The Abstract Expressionist painter Grace Hartigan died over the weekend in Baltimore. I hadn’t given her much thought in recent years until last summer, when a couple of her canvases turned up in “Action/Abstraction”, the excellent show organized by the Jewish Museum in New York that’s now at the St. Louis Art Museum. (And which heads next to the Albright-Knox in Buffalo.) In the 1950s Hartigan, along with Helen Frankenthaler, Joan Mitchell, Lee Krasner and a few others, was one of the very small handful of prominent women abstractionists. (And even then they were treated much of the time as a kind of ladies auxilliary to the all important boy’s club of guys like Pollock and de Kooning.) She was included in two of the most important group shows of the decade, “Twelve Americans” at the Museum of Modern Art in 1956 and MOMA’s even more crucial “New American Painting”, the famous victory lap exhibition that MOMA sent all over Europe, more or less to announce that New York had now trumped Paris as the capital of modern art. In that one, among 17 artists, she was the only woman.

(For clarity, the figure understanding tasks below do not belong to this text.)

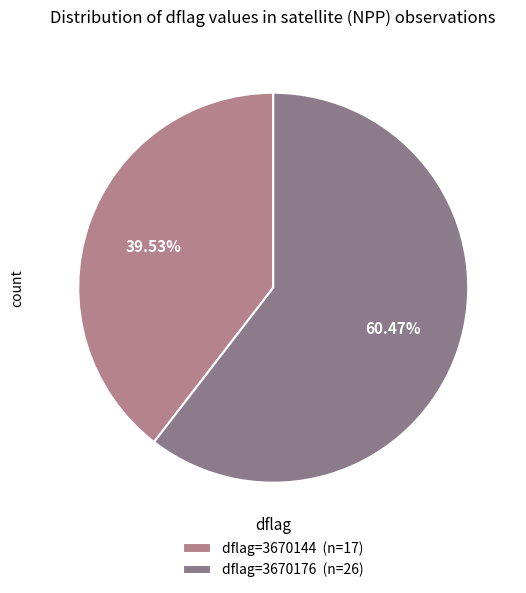

Combined, do dflag=3670144 (n=17) and dflag=3670176 (n=26) account for over 50%?

Yes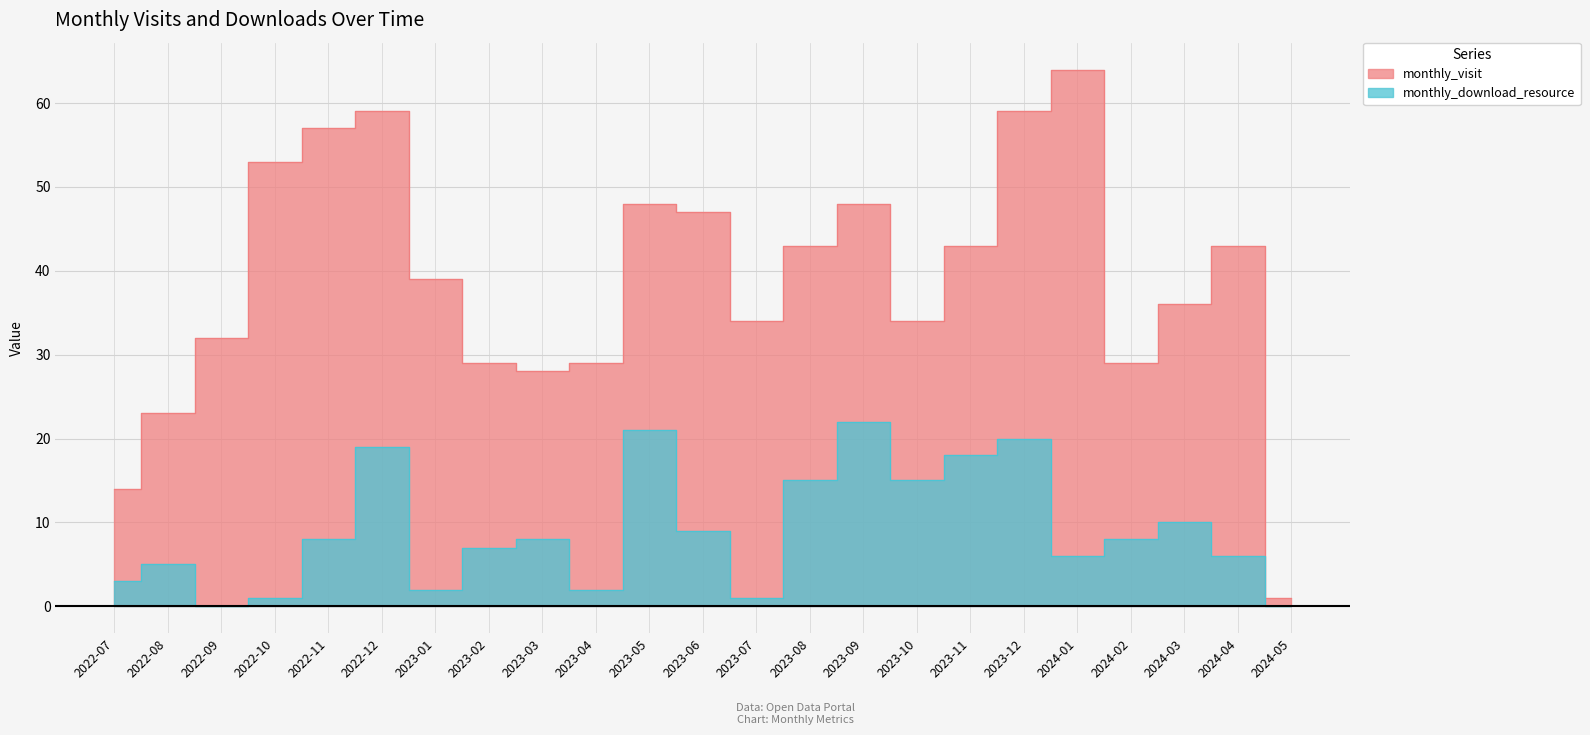

How many data points in monthly_download_resource are above 8?

9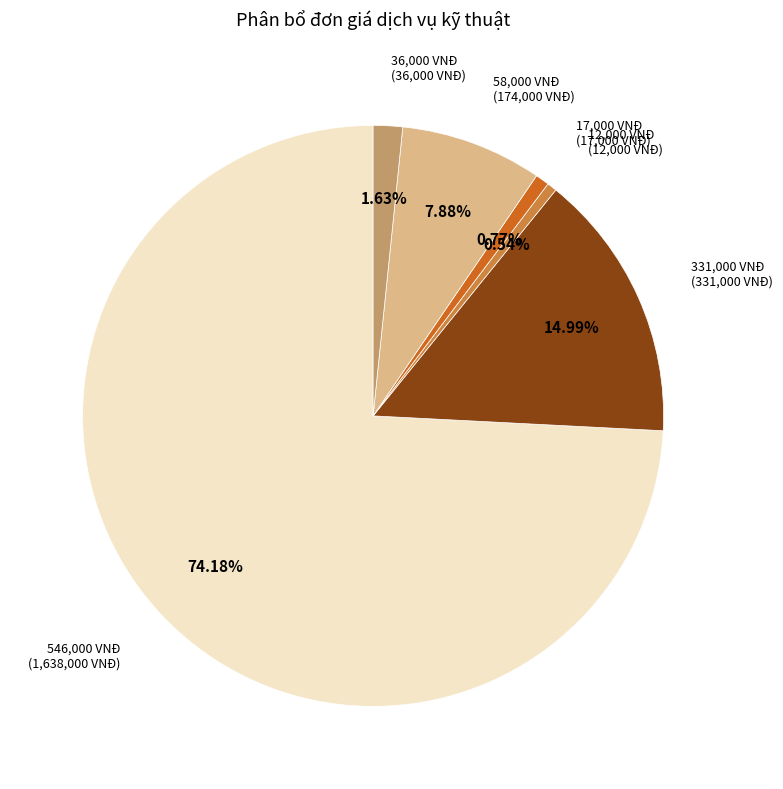

Is there a majority slice in this chart?

Yes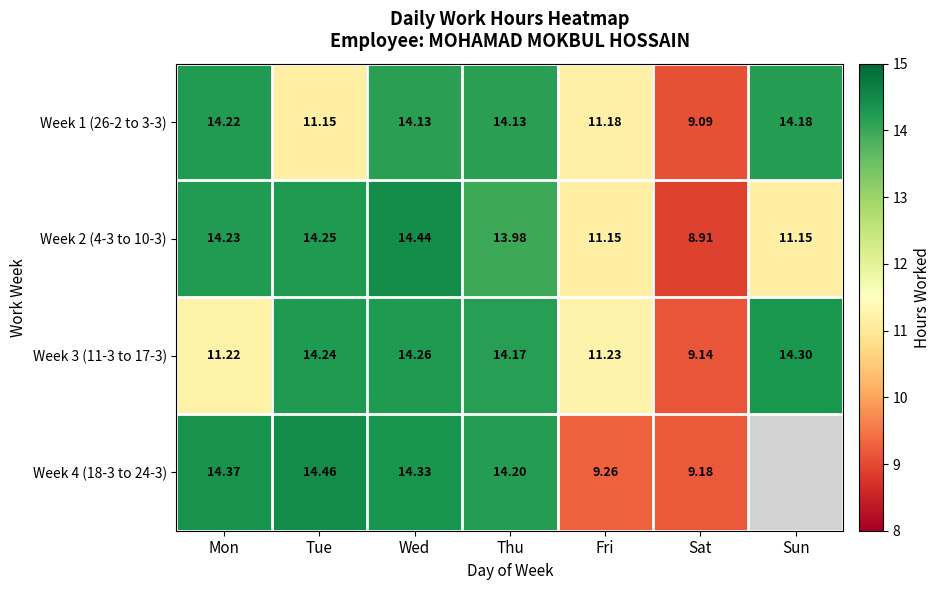

What is the spread (max minus min) of values at Thu?

0.2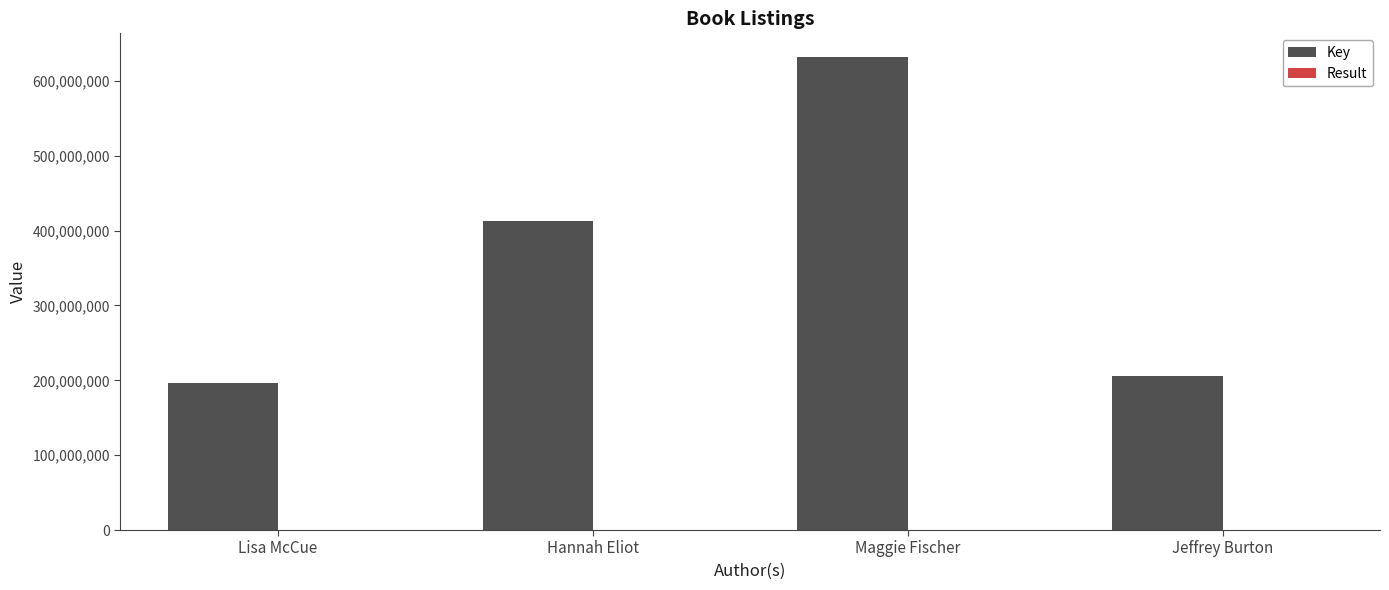

What is the total value across all series at Lisa McCue?

195953935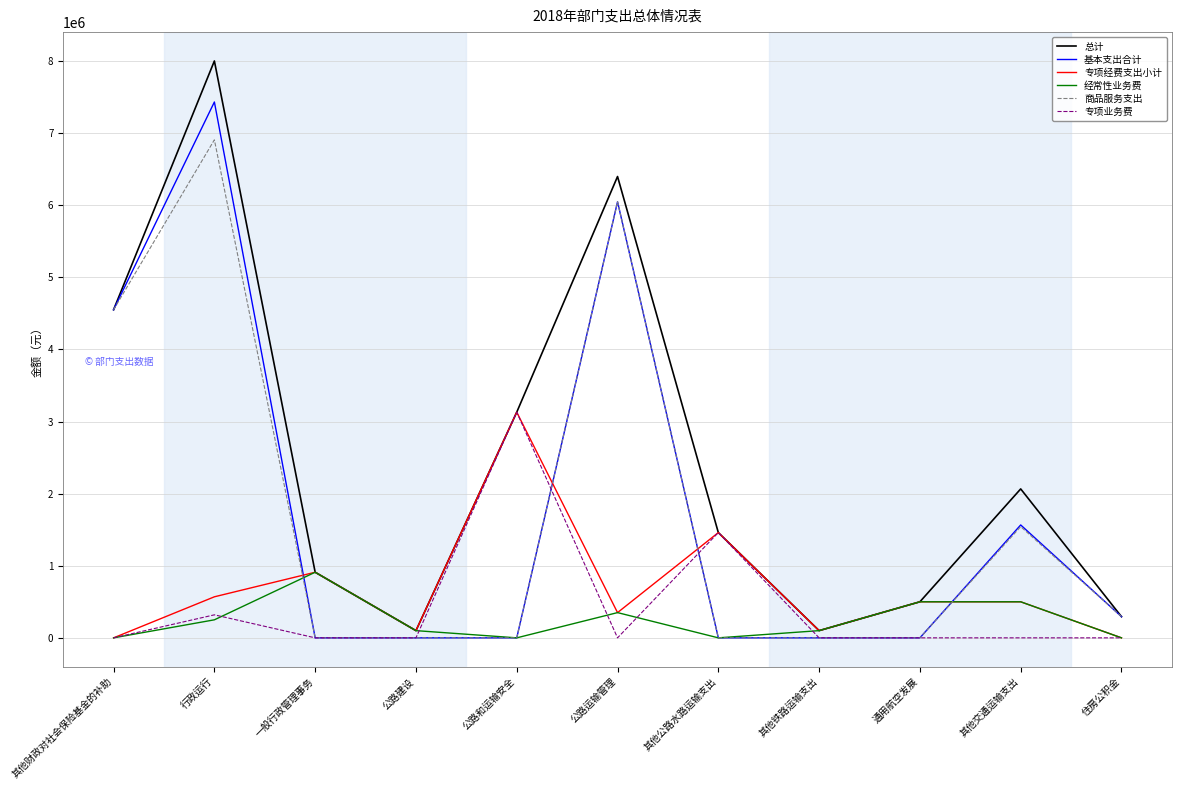

What are all the series names shown in the legend?

总计, 基本支出合计, 专项经费支出小计, 经常性业务费, 商品服务支出, 专项业务费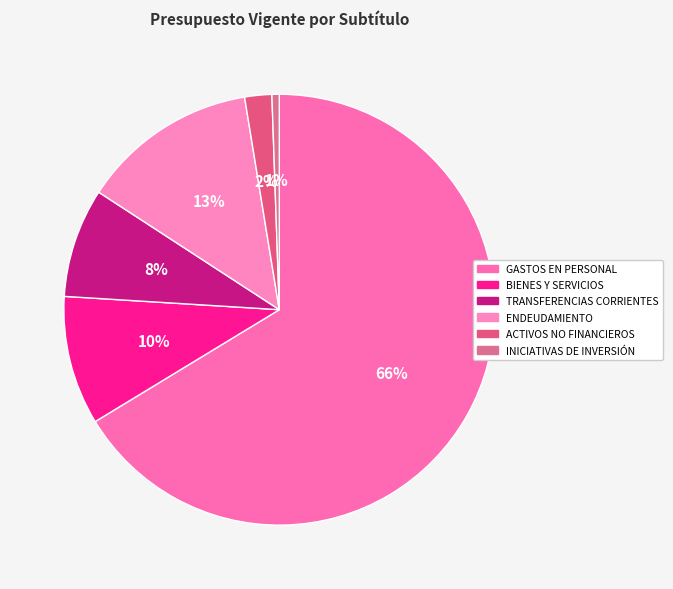

What percentage is the ENDEUDAMIENTO slice, to the nearest percent?

13%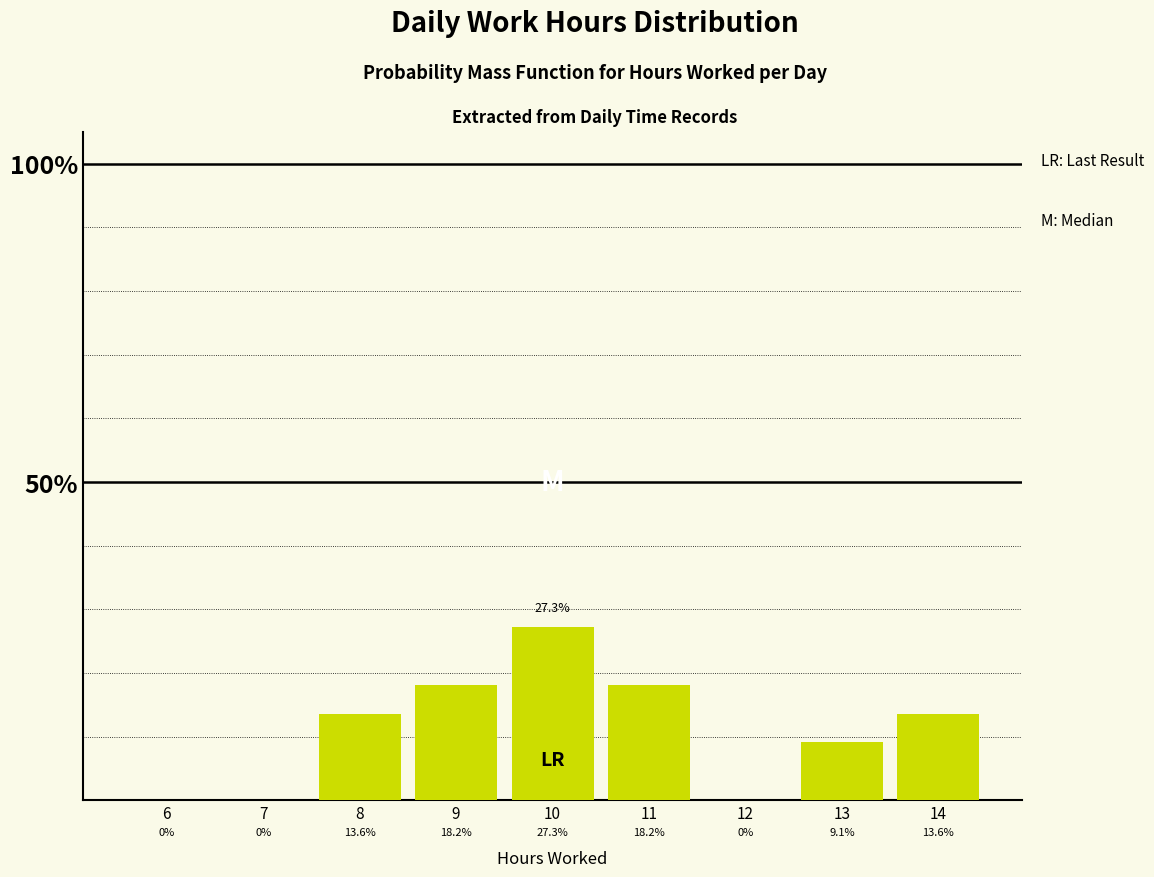

Are the bars horizontal?

No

For a time Hartigan also had the support of Clement Greenberg, the all powerful critic whose competition with Harold Rosenberg for influence over American art is the organizing theme of the “Action/Abstraction” show. It was Greenberg who persuaded the Manhattan gallerist Tibor de Nagy to give Hartigan her first solo exhibition in 1952. But for Greenberg the only kind of painting that mattered was resolutely abstract. And in the early ’50s Hartigan committed the unthinkable sin of re-introducing vaguely representational imagery into her work, generally I would say with a debt to Matisse. Those faint allusions to landscape in New England October, the picture up top, are typical. Likewise the references to a fruit stand in Summer Street.
Greenberg was horrified by the new turn in Haritgan’s work and never supported it again. In the (very good) catalogue for the “Action/Abstraction” show there’s a passage where Hartigan describes a studio visit from Greenberg that went badly.
“I was furious and screamed at him that day in my studio, and when he left, I remember breaking some cups and saucers and glasses or whatever — hurling them after him when it was too late to hit him.”
This might explain why Hartigan’s name doesn’t appear anywhere in Art and Culture, the collection of essays Greenberg published in 1961. And it’s probably true that her work in that vein helped inspire a lot of insipid suburban semi-abstraction in the years that followed. But Hartigan was a sophisticated colorist, and in her best work had an interesting way of blurring the line between abstraction and representation, flatness and depth, interior and exterior. In that connection, New England October looks pretty good to me, but Summer Street starts crossing a line into kitsch — maybe it’s that green striped melon in the upper third.
By 1960 Hartigan had moved to Baltimore to follow her new husband, a research scientist at Johns Hopkins. It wouldn’t be true to say she fell off the radar but in those days the American art world was even more New York-centric than it is now. Then Pop came along, a movement she hated. (Pop was cool, Hartigan was tempestuous on the canvas and in life.) Though she had a long and successful career as a teacher in Baltimore, and continued to paint and exhibit, she was certainly never as famous again.
One of her most intense personal relationships was with the poet Frank O’Hara. Though he was gay, she once said that their bond was more intense than any she ever had with a straight guy. O’Hara died in the summer of 1966 when he was hit by a jeep on the beach at Fire Island. On his gravestone today there are some lines of his poetry. “Grace /to be born and live as variously as possible”. Those words are supposed to have been written for her, and maybe they could be her epitaph, too, for a painter who went her own way, even if sometimes that took her to the margins.